**JOB:**
Reproduce the records below verbatim, line for line. Omit the pictures from your output.
== PROVIDED ENTRIES
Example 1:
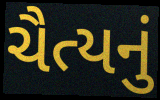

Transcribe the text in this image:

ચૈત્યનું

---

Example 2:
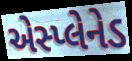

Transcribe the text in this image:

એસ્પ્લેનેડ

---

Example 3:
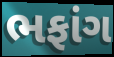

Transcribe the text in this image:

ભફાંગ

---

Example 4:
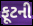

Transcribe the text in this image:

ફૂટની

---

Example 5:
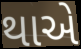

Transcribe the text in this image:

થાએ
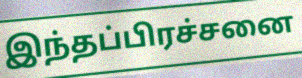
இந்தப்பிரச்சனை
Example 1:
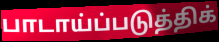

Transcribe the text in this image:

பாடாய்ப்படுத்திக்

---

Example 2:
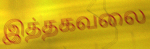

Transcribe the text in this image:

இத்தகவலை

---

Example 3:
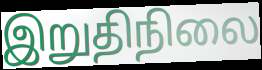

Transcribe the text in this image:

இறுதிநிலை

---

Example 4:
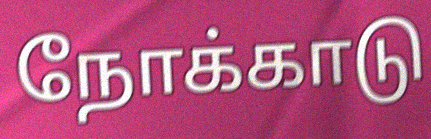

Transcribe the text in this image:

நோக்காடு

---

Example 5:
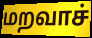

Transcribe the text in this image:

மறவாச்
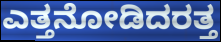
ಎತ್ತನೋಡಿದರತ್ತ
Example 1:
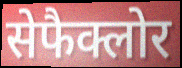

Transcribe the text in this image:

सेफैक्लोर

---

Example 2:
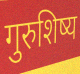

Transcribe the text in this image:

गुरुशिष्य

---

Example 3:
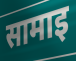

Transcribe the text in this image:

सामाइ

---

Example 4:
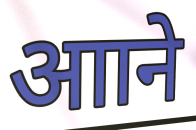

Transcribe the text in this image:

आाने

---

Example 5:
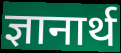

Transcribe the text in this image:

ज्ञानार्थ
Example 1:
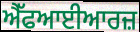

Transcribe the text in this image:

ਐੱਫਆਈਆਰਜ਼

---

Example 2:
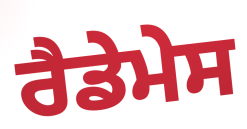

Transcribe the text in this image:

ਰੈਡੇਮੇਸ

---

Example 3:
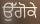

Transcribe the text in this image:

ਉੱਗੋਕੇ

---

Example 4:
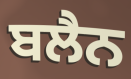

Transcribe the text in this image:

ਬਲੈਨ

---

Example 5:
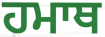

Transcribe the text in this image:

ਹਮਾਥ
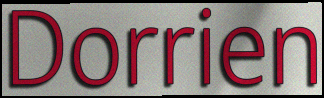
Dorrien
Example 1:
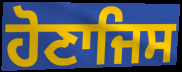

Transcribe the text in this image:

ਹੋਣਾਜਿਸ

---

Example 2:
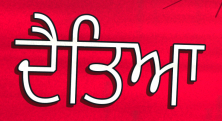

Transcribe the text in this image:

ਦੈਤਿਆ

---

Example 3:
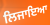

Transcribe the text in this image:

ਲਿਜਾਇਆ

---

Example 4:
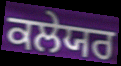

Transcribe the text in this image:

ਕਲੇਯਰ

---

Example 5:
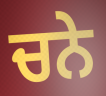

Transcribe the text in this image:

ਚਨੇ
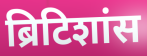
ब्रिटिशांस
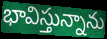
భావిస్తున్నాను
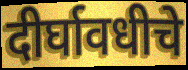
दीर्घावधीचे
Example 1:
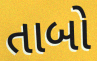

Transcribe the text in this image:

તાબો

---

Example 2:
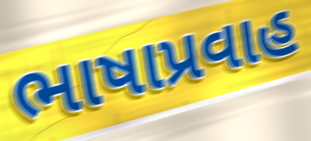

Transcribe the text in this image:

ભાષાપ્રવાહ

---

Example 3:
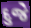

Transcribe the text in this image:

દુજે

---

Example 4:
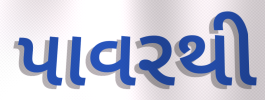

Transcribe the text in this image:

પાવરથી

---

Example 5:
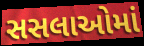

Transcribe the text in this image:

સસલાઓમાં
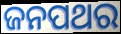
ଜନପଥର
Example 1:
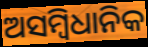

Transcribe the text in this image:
====
**WORKED ANSWER:**
Example 1:

Transcribe the text in this image:

ચૈત્યનું

---

Example 2:

Transcribe the text in this image:

એસ્પ્લેનેડ

---

Example 3:

Transcribe the text in this image:

ભફાંગ

---

Example 4:

Transcribe the text in this image:

ફૂટની

---

Example 5:

Transcribe the text in this image:

થાએ
இந்தப்பிரச்சனை
Example 1:

Transcribe the text in this image:

பாடாய்ப்படுத்திக்

---

Example 2:

Transcribe the text in this image:

இத்தகவலை

---

Example 3:

Transcribe the text in this image:

இறுதிநிலை

---

Example 4:

Transcribe the text in this image:

நோக்காடு

---

Example 5:

Transcribe the text in this image:

மறவாச்
ಎತ್ತನೋಡಿದರತ್ತ
Example 1:

Transcribe the text in this image:

सेफैक्लोर

---

Example 2:

Transcribe the text in this image:

गुरुशिष्य

---

Example 3:

Transcribe the text in this image:

सामाइ

---

Example 4:

Transcribe the text in this image:

आाने

---

Example 5:

Transcribe the text in this image:

ज्ञानार्थ
Example 1:

Transcribe the text in this image:

ਐੱਫਆਈਆਰਜ਼

---

Example 2:

Transcribe the text in this image:

ਰੈਡੇਮੇਸ

---

Example 3:

Transcribe the text in this image:

ਉੱਗੋਕੇ

---

Example 4:

Transcribe the text in this image:

ਬਲੈਨ

---

Example 5:

Transcribe the text in this image:

ਹਮਾਥ
Dorrien
Example 1:

Transcribe the text in this image:

ਹੋਣਾਜਿਸ

---

Example 2:

Transcribe the text in this image:

ਦੈਤਿਆ

---

Example 3:

Transcribe the text in this image:

ਲਿਜਾਇਆ

---

Example 4:

Transcribe the text in this image:

ਕਲੇਯਰ

---

Example 5:

Transcribe the text in this image:

ਚਨੇ
ब्रिटिशांस
భావిస్తున్నాను
दीर्घावधीचे
Example 1:

Transcribe the text in this image:

તાબો

---

Example 2:

Transcribe the text in this image:

ભાષાપ્રવાહ

---

Example 3:

Transcribe the text in this image:

દુજે

---

Example 4:

Transcribe the text in this image:

પાવરથી

---

Example 5:

Transcribe the text in this image:

સસલાઓમાં
ଜନପଥର
Example 1:

Transcribe the text in this image:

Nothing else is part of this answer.